Ajustes podem ser necessários, mas o sentido geral da reforma de 2016 é amplamente positivo.

domingo, 6 de setembro de 2015

Debate fiscal: Samuel Pessoa, Mansueto Almeida, Marcos Coimbra (OESP)


‘MEU MEDO NÃO É O BRASIL VIRAR GRÉCIA, É VIRAR UMA GRANDE ARGENTINA
Em debate no ‘Estado’, economistas discutem explosão da dívida e dos gastos
Alexa Salomão e Ricardo Grinbaum
O Estado de S.Paulo, 29 Agosto 2015 | 15h 13

Os pesquisadores Marcos Lisboa, Mansueto Almeida e Samuel Pessôa produziram um estudo que virou referência no debate econômico: mostram que o gasto público, desde 1991, cresce num ritmo maior que o da renda nacional. Para eles, é preciso um ajuste estrutural capaz de deter a explosão das despesas e da dívida. Mantida a tendência, os gastos serão R$ 300 bilhões maiores em 2030, puxados por “benefícios sociais”. A dívida bruta, que equivalia a 59% do Produto Interno Bruto (PIB) em 2015, pode ir a 72% do PIB em 2018, transformando o Brasil numa espécie de nova Grécia. Na sequência, trechos da entrevista à TV Estado.

**Entradas fornecidas**.

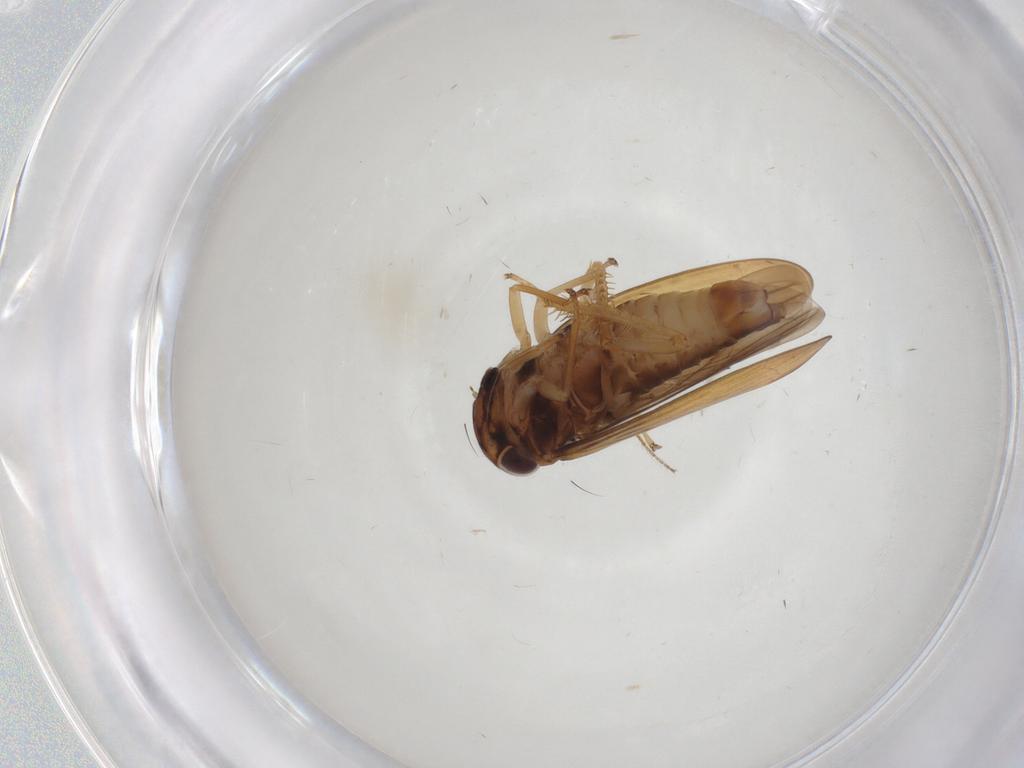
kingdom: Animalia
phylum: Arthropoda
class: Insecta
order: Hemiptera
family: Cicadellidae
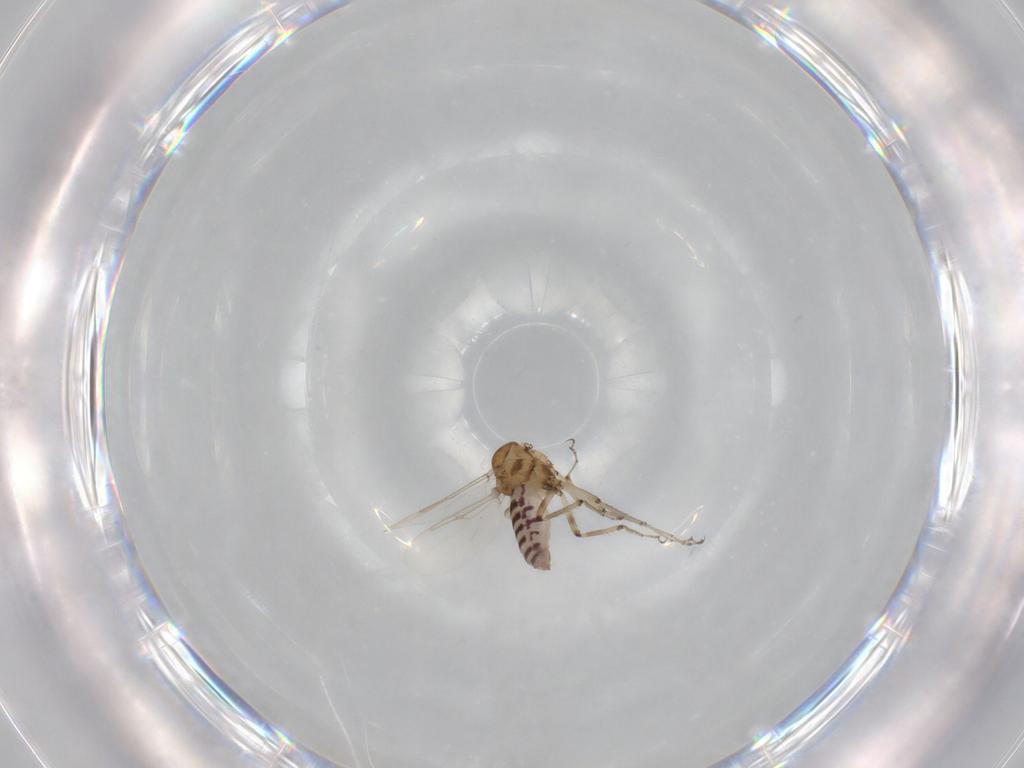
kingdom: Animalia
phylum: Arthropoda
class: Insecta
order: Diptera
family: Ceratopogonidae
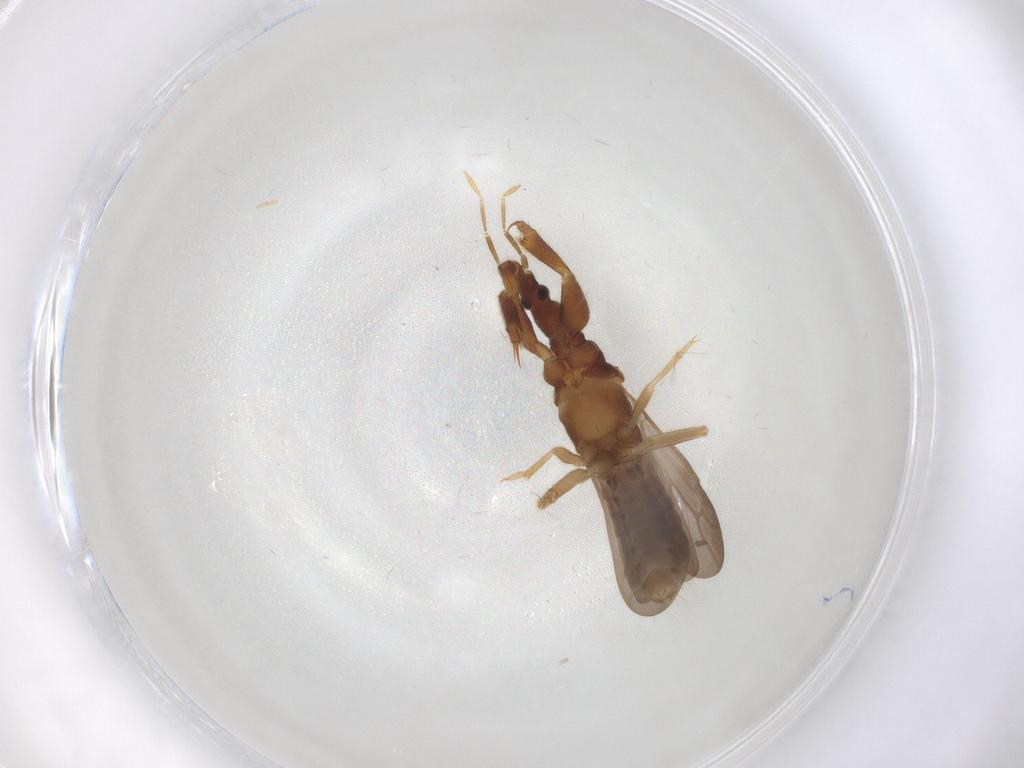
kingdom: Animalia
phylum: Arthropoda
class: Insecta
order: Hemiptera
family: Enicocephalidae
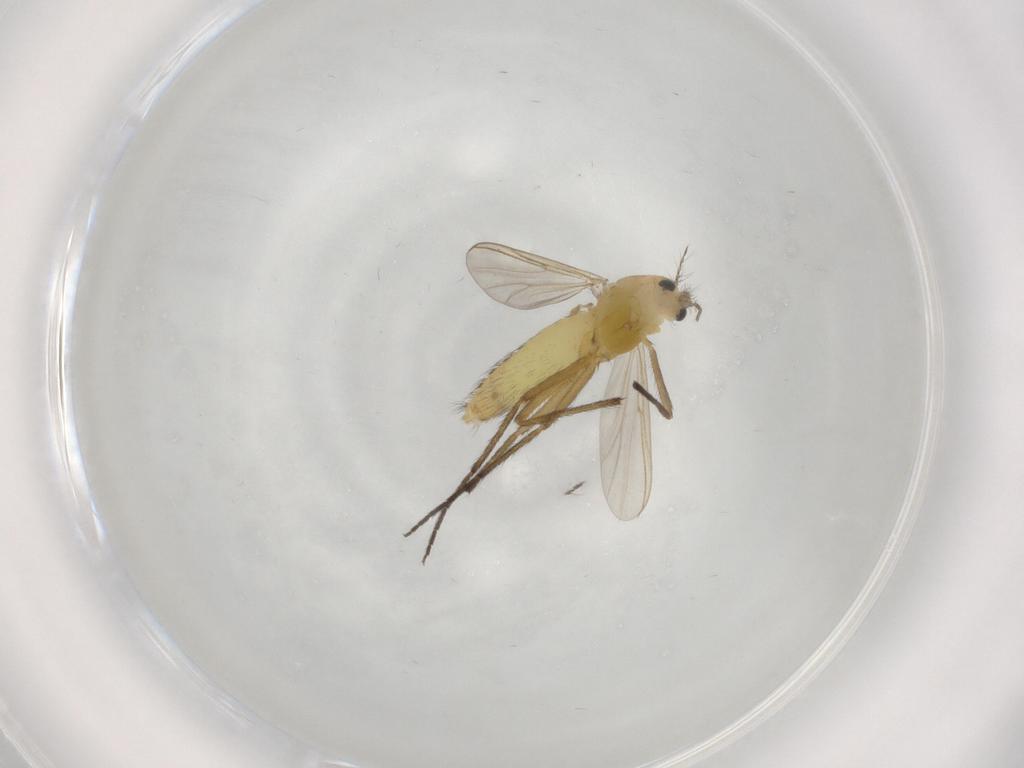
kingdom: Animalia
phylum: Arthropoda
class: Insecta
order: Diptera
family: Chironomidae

...

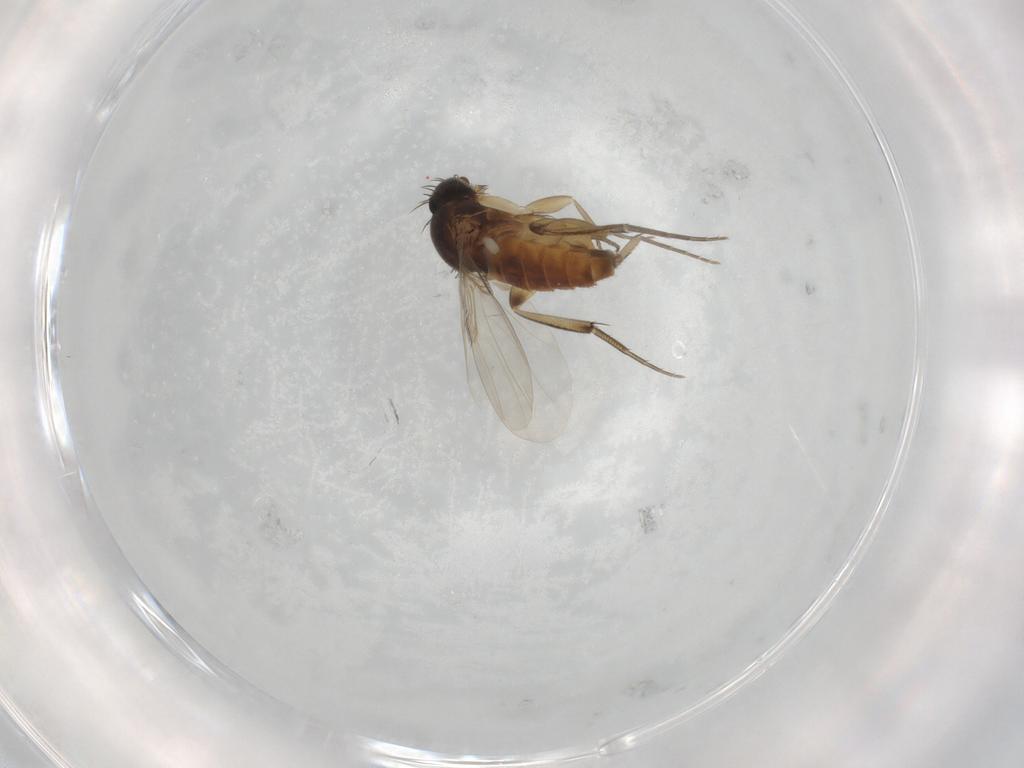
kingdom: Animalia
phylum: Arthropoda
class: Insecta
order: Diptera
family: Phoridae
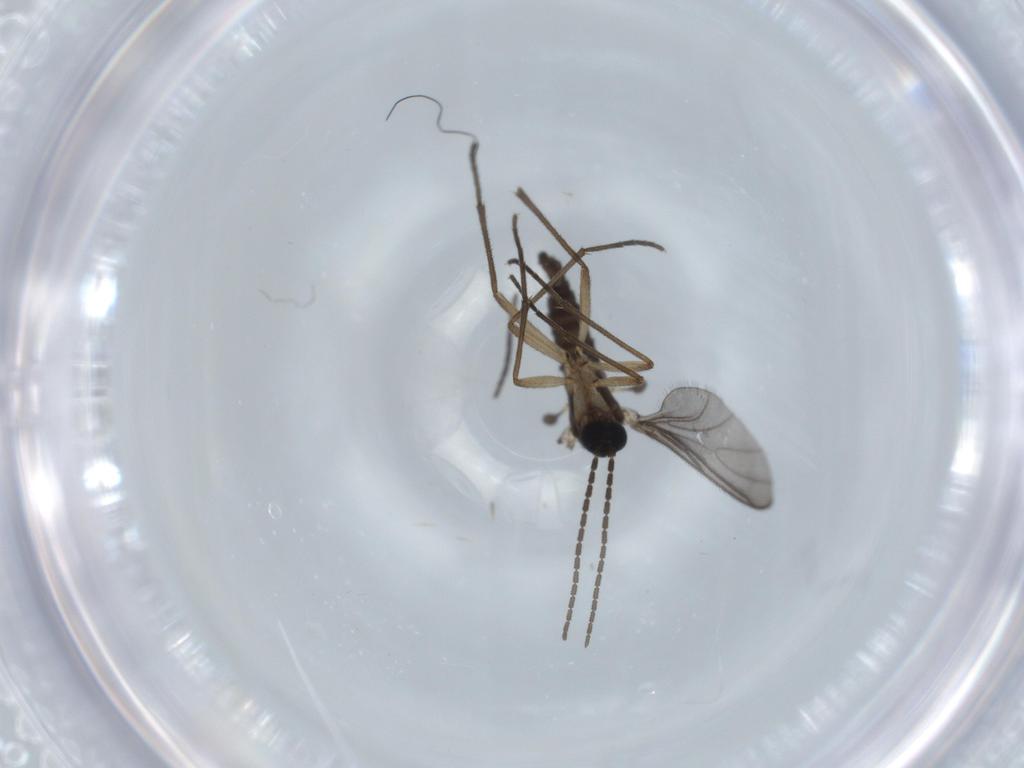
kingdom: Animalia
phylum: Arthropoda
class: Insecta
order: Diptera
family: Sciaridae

* * *

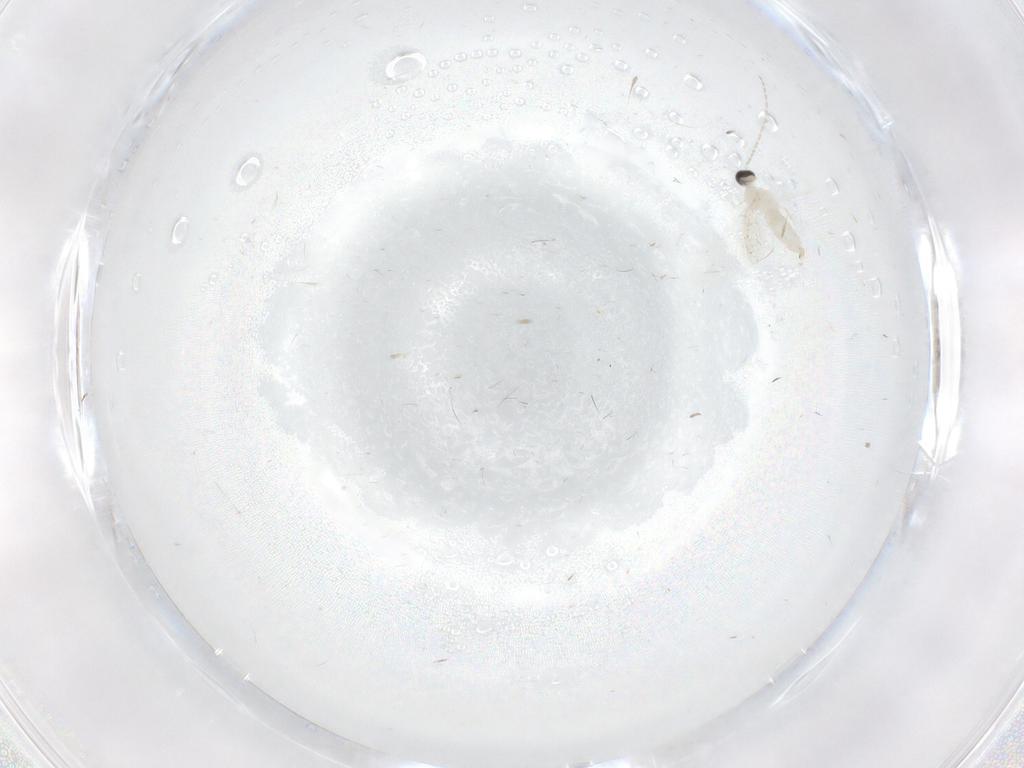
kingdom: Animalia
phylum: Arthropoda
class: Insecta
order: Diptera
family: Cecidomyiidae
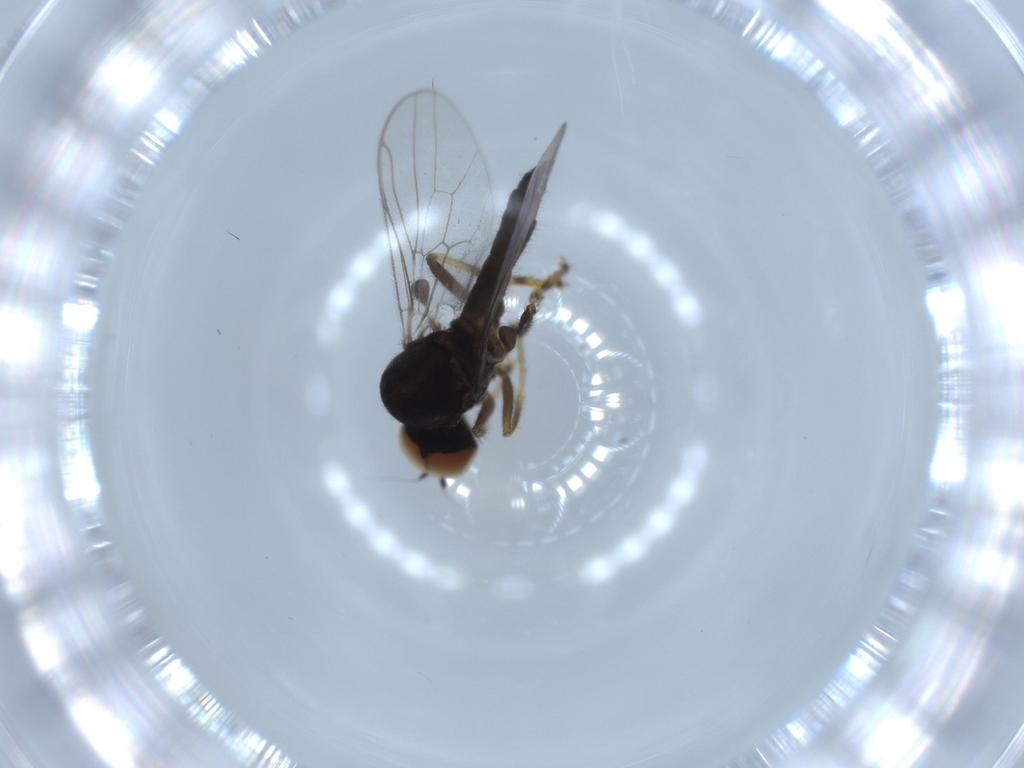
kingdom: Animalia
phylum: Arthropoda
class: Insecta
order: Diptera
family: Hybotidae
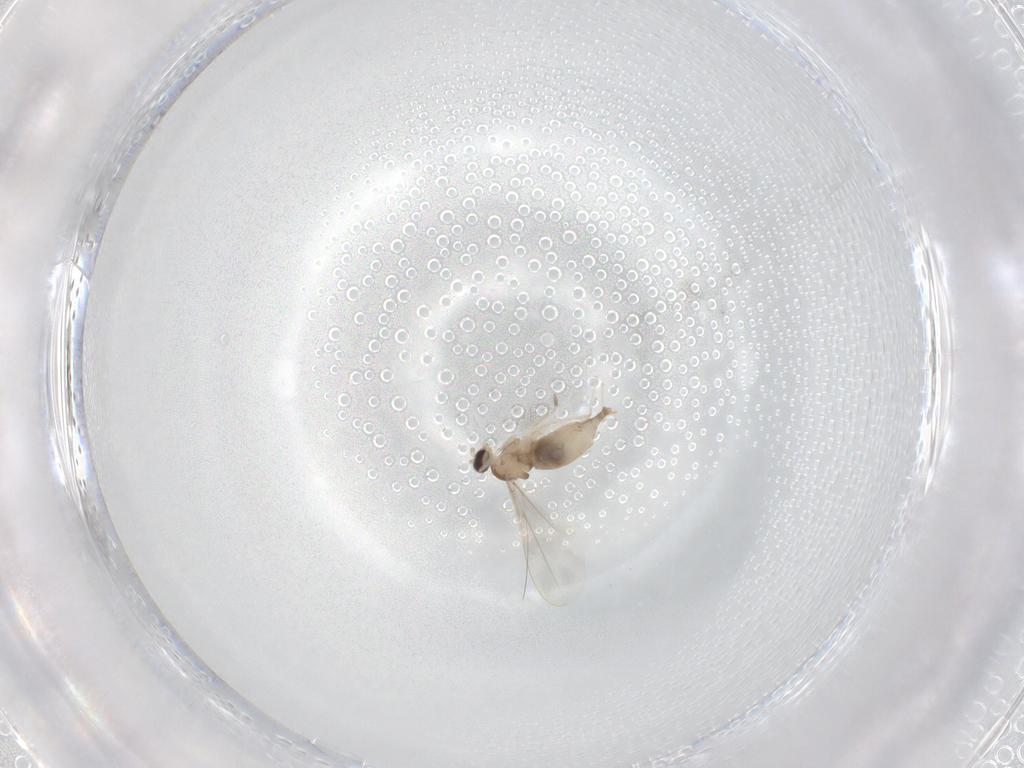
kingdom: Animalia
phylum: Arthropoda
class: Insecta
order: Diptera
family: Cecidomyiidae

**Descrição da tarefa**. Devolva, sem nenhuma alteração, o trecho do texto sobre o debate fiscal que vai de "Os pesquisadores Marcos" até "à TV Estado.".

**Resposta escrita**.
Os pesquisadores Marcos Lisboa, Mansueto Almeida e Samuel Pessôa produziram um estudo que virou referência no debate econômico: mostram que o gasto público, desde 1991, cresce num ritmo maior que o da renda nacional. Para eles, é preciso um ajuste estrutural capaz de deter a explosão das despesas e da dívida. Mantida a tendência, os gastos serão R$ 300 bilhões maiores em 2030, puxados por “benefícios sociais”. A dívida bruta, que equivalia a 59% do Produto Interno Bruto (PIB) em 2015, pode ir a 72% do PIB em 2018, transformando o Brasil numa espécie de nova Grécia. Na sequência, trechos da entrevista à TV Estado.